*** Opening of TEXT ***

How can i wrote the two following lines so for NOT to throw out
KeyErrors when a key is missing?

city = gi.time_zone_by_addr( os.environ['HTTP_CF_CONNECTING_IP'] ) or

...

I was under the impression that the 'or' operator was handling this
in case one operand was failing but its not the case here.


"f(x) or g(x)" raises an exception if "f(x)" raises an exception, or
if "f(x)" returns a false value and "g(x)" raises an exception.


Then i thought of os.environ.get() to default to something but then
again we have 3 operand in the expression.


Adapt this:

>>> {}.get('foo') or {'empty':''}.get('empty') or 'catchall'
'catchall'

Or nest the calls this way if an empty string is a valid value:

>>> {}.get('foo', {'empty':''}.get('empty', 'catchall'))
''

This will compute the default values even when they are not used.


I'am sorry but i do not understand the last statements at all so i
can have chnace to adapt them.


Do you know what {} is?

Do you know what {}.get('foo') is?

Do you know what x.get('foo') is if x is {}?

Do you know what {'empty':''}.get('empty') is?

Do you know what {'empty':''}.get('fruit') is?

Do you know what (None or '' or 'catchall') is?

Do you know what {}.get('foo', 'bar') is?

Do you know what {}.get('foo', {}.get('bar', 'huh')) is?

Do you know what ('foo'[3] or 'else') does?

Do you know what ('foo' or 'else'[5]) does?

Do you know how to launch an interactive Python session where you can
play with such expressions until you get the hang of it? There is no
substitute for that experience.

*** Close of TEXT ***

→ JOB ITEM A
Answer these questions about the discussion of KeyErrors, one per line:
(i) What function did the asker consider using to default to something?
(ii) What value does the expression {}.get('foo') or {'empty':''}.get('empty') or 'catchall' return?
(iii) What value does the nested version {}.get('foo', {'empty':''}.get('empty', 'catchall')) return?

*** Opening of DATA SHOWN ***

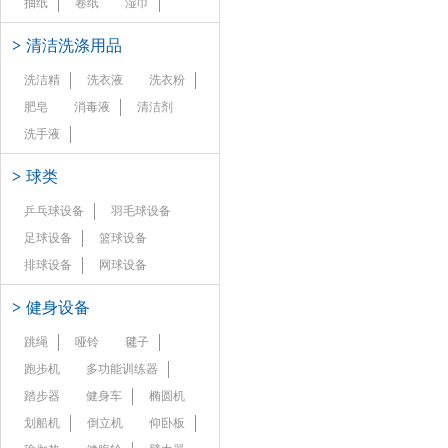
抽纸
卷纸
湿巾
>
清洁洗涤用品
洗洁精
洗衣液
洗衣粉
肥皂
消毒液
清洁剂
洗手液
>
球类
乒乓球设备
羽毛球设备
足球设备
篮球设备
排球设备
网球设备
>
健身设备
跳绳
哑铃
毽子
跑步机
多功能训练器
踏步器
健身车
椭圆机
划船机
倒立机
仰卧板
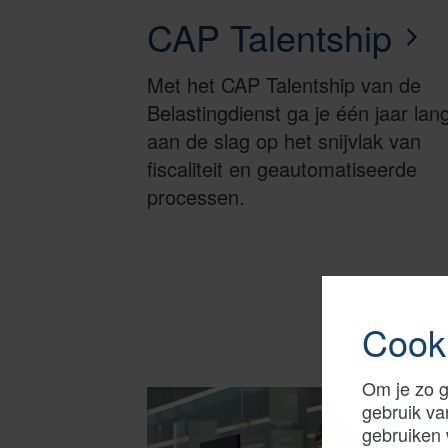
CAP Talentship
Met het CAP Talentship van de
Belastingdienst ga je één jaar lan
aan de slag op het snijvlak van
fiscaliteit en geautomatiseerde
processen.
Cook
Om je zo g
gebruik va
gebruiken 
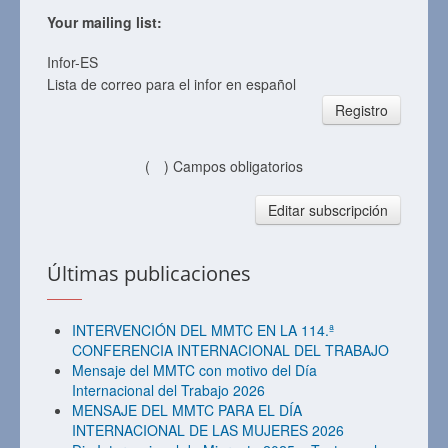
Your mailing list:
Infor-ES
Lista de correo para el infor en español
Registro
(
) Campos obligatorios
Editar subscripción
Últimas publicaciones
INTERVENCIÓN DEL MMTC EN LA 114.ª
CONFERENCIA INTERNACIONAL DEL TRABAJO
Mensaje del MMTC con motivo del Día
Internacional del Trabajo 2026
MENSAJE DEL MMTC PARA EL DÍA
INTERNACIONAL DE LAS MUJERES 2026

*** Close of DATA SHOWN ***

→ JOB ITEM B
Locate every line in the rows that contains the string "MMTC", matching case exactly, and copy each of those lines.

→ WRITTEN ANSWER A
(i) os.environ.get()
(ii) 'catchall'
(iii) ''

→ WRITTEN ANSWER B
INTERVENCIÓN DEL MMTC EN LA 114.ª
Mensaje del MMTC con motivo del Día
MENSAJE DEL MMTC PARA EL DÍA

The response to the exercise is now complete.